In search of tuataras
We are on a remote island off the coast of New Zealand. We came here to shoot a tuatara. Um, I don’t mean kill, I mean film these reptiles.
My family runs a nature show called Periwinkle. We travel around the globe filming nature. Mum and Dad haven’t found a tuatara yet.
It is funny we are like the family of the ‘Wild Thornberries’ except that I can’t talk to animals like Eliza. Also, I have three siblings — Isabel, 16, Chelsea and Ruth, who are twins are 14, and I am the youngest, 12.

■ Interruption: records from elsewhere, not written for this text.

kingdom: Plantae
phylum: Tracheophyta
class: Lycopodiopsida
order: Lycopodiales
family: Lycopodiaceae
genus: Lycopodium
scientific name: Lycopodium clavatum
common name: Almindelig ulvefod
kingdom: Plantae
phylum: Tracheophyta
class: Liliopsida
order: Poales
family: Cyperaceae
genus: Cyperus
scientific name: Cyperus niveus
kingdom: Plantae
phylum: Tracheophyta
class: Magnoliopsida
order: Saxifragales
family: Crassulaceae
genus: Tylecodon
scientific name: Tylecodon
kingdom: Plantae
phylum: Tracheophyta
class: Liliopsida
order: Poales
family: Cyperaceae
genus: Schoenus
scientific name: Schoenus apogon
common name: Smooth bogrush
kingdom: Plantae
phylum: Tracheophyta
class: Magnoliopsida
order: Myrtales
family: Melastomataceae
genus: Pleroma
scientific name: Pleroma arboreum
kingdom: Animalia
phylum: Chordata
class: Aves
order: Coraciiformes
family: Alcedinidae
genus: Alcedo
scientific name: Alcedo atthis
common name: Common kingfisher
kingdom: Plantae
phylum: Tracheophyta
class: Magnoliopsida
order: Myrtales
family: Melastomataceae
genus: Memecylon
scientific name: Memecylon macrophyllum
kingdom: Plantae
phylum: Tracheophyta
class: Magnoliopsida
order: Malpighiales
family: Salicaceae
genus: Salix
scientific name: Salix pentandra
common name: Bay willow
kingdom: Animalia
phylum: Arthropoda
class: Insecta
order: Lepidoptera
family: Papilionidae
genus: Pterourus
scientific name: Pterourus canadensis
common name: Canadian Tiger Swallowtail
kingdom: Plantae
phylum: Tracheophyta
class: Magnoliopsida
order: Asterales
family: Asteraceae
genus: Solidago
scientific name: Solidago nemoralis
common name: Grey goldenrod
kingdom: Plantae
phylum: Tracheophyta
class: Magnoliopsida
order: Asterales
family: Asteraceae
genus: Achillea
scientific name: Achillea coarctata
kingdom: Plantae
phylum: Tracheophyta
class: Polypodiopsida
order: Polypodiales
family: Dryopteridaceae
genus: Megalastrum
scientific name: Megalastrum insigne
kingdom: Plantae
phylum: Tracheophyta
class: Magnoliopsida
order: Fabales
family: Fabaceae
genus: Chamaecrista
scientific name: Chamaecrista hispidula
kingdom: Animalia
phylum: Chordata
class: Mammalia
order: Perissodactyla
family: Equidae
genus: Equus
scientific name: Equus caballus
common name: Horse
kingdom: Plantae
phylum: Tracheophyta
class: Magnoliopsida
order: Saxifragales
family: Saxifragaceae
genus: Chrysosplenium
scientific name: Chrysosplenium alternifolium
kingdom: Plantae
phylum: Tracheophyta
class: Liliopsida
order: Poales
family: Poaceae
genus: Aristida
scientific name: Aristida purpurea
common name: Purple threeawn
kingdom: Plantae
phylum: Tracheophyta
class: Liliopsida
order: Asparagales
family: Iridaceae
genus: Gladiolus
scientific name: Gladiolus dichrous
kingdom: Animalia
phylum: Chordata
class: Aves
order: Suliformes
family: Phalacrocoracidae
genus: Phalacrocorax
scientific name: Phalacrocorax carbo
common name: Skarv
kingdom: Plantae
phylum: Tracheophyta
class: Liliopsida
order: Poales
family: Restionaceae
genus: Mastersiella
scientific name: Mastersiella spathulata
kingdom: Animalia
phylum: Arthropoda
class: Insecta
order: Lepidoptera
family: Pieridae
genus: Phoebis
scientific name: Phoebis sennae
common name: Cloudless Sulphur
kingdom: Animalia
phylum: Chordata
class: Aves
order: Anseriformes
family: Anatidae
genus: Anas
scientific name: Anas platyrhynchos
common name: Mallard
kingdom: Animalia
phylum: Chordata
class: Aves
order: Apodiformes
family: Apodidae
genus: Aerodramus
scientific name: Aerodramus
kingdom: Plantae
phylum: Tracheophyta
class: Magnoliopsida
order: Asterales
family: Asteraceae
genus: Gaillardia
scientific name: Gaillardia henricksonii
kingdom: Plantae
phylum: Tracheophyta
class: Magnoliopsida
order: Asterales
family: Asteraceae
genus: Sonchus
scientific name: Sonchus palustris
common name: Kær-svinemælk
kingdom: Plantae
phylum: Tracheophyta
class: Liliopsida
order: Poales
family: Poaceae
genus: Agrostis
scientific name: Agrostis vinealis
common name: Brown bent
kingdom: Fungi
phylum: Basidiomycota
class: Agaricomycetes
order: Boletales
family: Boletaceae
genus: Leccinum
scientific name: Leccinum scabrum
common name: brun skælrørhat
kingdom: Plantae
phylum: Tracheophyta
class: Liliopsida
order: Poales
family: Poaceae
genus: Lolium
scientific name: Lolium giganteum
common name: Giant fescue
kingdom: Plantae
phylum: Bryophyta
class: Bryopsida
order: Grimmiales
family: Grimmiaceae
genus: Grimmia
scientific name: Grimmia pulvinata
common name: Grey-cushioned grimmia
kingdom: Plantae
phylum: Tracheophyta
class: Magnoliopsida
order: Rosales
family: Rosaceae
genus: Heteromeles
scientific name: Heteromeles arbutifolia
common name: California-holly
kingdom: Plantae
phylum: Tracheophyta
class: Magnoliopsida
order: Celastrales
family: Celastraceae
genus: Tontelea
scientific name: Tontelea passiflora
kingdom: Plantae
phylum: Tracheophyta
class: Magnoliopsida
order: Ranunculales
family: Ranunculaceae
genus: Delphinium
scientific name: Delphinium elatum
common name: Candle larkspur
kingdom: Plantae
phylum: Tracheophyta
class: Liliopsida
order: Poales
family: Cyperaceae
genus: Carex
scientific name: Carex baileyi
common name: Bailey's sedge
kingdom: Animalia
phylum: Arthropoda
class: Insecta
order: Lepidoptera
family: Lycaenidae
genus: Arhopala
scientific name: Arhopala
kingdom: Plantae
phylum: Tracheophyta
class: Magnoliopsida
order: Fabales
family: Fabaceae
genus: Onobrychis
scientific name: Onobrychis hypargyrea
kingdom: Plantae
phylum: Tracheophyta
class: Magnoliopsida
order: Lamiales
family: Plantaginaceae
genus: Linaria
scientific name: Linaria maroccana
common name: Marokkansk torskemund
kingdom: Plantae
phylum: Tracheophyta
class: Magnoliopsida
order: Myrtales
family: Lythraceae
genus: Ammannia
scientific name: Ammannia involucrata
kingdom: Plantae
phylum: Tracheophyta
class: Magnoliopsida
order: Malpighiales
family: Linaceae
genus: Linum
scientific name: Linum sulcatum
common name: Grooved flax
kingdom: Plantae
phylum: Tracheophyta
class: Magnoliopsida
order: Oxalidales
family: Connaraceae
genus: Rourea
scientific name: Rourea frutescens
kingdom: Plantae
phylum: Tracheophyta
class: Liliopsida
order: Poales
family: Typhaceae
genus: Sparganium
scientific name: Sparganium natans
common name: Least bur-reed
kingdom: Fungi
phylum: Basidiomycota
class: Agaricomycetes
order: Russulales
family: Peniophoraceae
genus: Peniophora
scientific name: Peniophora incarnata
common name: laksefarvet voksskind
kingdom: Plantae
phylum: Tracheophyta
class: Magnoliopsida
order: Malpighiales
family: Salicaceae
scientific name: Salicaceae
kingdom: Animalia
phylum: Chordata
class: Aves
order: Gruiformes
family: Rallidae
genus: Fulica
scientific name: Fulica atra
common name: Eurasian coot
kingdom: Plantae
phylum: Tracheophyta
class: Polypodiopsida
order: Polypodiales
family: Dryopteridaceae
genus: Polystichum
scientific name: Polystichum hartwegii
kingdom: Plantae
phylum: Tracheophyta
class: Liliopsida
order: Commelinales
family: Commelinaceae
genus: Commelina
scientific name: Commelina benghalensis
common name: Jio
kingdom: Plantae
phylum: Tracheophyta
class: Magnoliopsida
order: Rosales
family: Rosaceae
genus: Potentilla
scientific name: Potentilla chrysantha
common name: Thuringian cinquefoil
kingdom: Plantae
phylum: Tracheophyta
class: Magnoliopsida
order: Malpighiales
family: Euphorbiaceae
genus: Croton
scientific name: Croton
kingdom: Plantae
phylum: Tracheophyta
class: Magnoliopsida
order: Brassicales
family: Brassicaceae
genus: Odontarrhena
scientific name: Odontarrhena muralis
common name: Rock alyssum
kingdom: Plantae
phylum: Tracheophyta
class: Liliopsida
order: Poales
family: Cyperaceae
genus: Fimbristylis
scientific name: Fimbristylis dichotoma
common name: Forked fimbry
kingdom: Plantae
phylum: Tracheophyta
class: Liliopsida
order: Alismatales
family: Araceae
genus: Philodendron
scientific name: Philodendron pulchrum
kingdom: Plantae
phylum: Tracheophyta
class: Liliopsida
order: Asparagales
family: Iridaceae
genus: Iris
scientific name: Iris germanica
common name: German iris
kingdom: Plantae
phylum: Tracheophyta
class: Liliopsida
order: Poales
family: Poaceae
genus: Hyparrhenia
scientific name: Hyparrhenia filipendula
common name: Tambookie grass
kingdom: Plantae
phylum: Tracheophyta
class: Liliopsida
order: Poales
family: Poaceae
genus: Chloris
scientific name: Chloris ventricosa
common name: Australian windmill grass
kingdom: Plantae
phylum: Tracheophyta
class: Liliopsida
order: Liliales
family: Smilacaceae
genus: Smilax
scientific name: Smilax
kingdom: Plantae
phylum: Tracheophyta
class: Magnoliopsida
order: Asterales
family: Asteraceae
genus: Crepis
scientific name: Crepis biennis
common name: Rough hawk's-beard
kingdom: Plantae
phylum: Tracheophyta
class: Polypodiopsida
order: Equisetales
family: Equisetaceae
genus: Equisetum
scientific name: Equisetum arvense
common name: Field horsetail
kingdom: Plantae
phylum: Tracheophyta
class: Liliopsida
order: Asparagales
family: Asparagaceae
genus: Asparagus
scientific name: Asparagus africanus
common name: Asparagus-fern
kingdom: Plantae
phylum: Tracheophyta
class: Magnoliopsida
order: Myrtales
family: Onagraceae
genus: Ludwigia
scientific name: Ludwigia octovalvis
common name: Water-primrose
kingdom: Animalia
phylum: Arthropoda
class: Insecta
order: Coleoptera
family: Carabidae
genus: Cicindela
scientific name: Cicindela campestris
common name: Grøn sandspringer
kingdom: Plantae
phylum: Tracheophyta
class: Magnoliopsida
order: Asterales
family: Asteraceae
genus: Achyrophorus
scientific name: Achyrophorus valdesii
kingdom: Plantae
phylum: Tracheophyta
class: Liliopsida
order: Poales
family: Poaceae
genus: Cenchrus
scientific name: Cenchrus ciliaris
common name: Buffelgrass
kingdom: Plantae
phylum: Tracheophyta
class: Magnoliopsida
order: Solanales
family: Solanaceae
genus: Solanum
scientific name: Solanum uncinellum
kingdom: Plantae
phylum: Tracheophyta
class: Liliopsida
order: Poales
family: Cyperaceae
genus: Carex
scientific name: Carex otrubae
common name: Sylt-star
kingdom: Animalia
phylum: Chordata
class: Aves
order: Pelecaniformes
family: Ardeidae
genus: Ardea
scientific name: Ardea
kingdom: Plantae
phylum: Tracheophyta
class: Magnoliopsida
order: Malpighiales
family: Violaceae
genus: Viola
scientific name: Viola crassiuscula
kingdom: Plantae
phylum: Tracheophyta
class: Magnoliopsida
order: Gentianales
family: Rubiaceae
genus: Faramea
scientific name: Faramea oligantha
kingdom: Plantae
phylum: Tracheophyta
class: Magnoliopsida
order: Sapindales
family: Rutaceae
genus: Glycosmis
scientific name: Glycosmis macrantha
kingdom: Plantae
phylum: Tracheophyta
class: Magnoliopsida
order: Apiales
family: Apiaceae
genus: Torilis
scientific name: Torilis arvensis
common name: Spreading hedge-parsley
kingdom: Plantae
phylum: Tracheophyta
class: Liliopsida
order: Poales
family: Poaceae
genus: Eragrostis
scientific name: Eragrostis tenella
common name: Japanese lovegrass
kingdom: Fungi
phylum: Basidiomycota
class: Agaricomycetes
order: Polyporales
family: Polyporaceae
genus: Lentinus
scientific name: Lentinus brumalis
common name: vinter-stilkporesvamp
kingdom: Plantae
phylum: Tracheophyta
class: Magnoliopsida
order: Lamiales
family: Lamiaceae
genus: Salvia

Isabel has gone to boarding school. We have got a parrot named Peprica and a caravan for a home.
Peprica or Pep and I went to the beach looking for the tuataras. Pep doesn’t really know what a tuatara is but pretends to look for it. Chelsea and Ruth joined. While I was taking pictures of the sea and Pep, I heard Chelsea scream.
We rushed to her and asked, “What happened?”
Ruth said, “She lost Dad and Mum’s last chance of filming a tuatara. We had found it but Chelsea screamed and scared it away.”
Chelsea said with a hurt expression on her face, “That was not Mum and Dad’s last chance.” Then I took off my sneakers and wrestled with Ruth on sand. We wrestled until we almost choked on the sand that filled our mouths and our lungs.
I slipped my feet into my sneakers and felt something squirming inside it. It was a tuatara. It looked like a lizard.
I called for Mum and Dad. Finally they’d got the tuatara on film.
Mum said that tuataras were almost extinct. What a pity — they were so interesting, especially when one scared Chelsea.